Twitterlry newslies:  I’ve paid the years rent on a well furnished and
electronified four bedroom, two story, two (Asian style) bath, one mango tree,
one balcony, one potted garden terrace house in a neighborhood that in the
mornings is owned by small birds.  Some nights are owned by neighborhood
dogs.  The occasional ten minutes are owned by a local virtuoso singer or
his stand in low amp broadcast that explains how his soul agrees with the
nuances of high powered men.  Twitterly news, and if no one gives me enough
god dam to authenticate my existence… I think the next word was supposed to be
then.  If… then.  I like a non-Hollywood ending better. 
If… 

Who ever predicted what memories would flash at once on their death
fall?  Like in Mad Magazine, I prefer if the main character dies after the
first ten minutes.  Just like that and end.  My style of dramatic
tension – empty and open.  Call it Zen tension.  If…

No resolution required.

.

Got a motorcycle.

.

I’m getting meaner and colder to “my” impedance.  It gives me
right frontal lobe head pain to be this harsh.  My wrists get limp, and I
can’t push the buttons to be the abortionist.  Facts be like stinging bees,
and I be like me, and I’m getting meaner and crueler to “my” live
in.  How harsh must a person be?  Until it feels better to be away
from me rather than near me?  Because much of the time, I want
“my” impedance to be away from me.

Not that I want want to be rude.  Or unforgiving.  Or inhumanly
cold.  Not that I have no memory.  Or sex drive.  Or a sex drive
connected to an embracing rudeness that has for each lover wished to witness her
taken over by another.  Not that.  Not that I don’t care. 
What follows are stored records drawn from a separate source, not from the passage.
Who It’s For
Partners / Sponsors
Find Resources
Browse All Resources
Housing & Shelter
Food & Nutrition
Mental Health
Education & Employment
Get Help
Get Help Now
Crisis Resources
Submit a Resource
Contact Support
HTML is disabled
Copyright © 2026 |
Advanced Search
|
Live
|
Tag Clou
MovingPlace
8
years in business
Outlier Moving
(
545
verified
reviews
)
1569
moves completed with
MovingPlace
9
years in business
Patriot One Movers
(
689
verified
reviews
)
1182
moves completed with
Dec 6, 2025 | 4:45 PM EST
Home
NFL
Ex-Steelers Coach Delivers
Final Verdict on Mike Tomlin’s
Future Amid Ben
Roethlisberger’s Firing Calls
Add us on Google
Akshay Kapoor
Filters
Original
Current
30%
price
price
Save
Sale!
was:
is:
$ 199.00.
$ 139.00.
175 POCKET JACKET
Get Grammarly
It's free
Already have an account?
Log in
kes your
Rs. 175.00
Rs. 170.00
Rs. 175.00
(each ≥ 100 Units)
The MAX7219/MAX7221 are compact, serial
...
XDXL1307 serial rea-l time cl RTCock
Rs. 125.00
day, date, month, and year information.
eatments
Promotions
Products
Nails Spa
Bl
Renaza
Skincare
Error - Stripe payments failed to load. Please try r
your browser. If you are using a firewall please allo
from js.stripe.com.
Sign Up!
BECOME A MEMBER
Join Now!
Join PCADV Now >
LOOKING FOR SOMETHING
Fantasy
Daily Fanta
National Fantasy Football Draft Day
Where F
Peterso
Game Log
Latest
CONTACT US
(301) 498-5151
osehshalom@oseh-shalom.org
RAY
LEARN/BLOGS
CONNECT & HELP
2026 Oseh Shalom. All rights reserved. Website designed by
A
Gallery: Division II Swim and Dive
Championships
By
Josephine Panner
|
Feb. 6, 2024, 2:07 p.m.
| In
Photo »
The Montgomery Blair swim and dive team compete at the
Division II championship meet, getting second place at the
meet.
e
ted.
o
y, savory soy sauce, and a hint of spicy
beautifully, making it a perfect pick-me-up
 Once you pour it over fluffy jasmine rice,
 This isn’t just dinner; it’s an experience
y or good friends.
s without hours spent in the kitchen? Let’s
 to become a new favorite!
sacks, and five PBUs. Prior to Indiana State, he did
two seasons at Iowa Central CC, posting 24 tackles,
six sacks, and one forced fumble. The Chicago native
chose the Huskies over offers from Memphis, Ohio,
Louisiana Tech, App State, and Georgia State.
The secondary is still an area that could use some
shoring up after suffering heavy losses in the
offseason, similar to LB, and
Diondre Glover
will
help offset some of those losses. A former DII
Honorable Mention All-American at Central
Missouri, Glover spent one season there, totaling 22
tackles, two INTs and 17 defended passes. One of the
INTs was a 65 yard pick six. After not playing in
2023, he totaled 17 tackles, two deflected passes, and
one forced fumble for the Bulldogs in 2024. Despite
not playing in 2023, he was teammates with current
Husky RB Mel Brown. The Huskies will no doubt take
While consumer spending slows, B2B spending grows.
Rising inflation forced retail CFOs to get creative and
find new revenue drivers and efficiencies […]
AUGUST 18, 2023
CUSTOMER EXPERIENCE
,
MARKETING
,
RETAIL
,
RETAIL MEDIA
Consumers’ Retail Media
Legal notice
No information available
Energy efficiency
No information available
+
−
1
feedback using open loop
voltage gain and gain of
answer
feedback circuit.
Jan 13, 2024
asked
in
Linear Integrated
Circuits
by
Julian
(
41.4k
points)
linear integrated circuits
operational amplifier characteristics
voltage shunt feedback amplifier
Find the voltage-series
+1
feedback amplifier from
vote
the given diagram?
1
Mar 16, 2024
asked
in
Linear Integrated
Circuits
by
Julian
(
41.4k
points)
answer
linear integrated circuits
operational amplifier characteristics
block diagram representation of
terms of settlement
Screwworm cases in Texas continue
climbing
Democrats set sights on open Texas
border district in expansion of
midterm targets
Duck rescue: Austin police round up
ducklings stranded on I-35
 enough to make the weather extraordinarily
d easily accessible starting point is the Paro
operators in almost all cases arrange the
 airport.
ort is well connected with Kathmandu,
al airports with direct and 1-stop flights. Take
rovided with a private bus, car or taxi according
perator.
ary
Just that we don’t care.  Spark is we.  I don’t feel spark.

.

A “friend” once asked, what is the theme of this blog. 
Another person who has no nameable relation to me, recently asked me to delete
her personal blog post here, as it was really a personal email, misplaced for
not knowing my current email addresses.

I have no idea what the relationship between those disconnected ideas are,
but I’m guessing dozens of metaphors could cough up.  The theme?  The
theme is finding themes, so I guess there is no theme.  Why I have not yet
honored a privacy desire?  Same reason.  Finding themes is cruel and
public and social and irritating and funny.  Not crossing any lines, but
swerving over them, to be sure.  Blog theme = entertaining shit. 
There goes my right temporal lobe and limp wrists again, complaining about the
sad job of cutting off chicken heads or boiling crabs or lancing genital warts
or desensitising for fun or laughing at retards. 

Finding themes is harsh.  Possibly rewarding.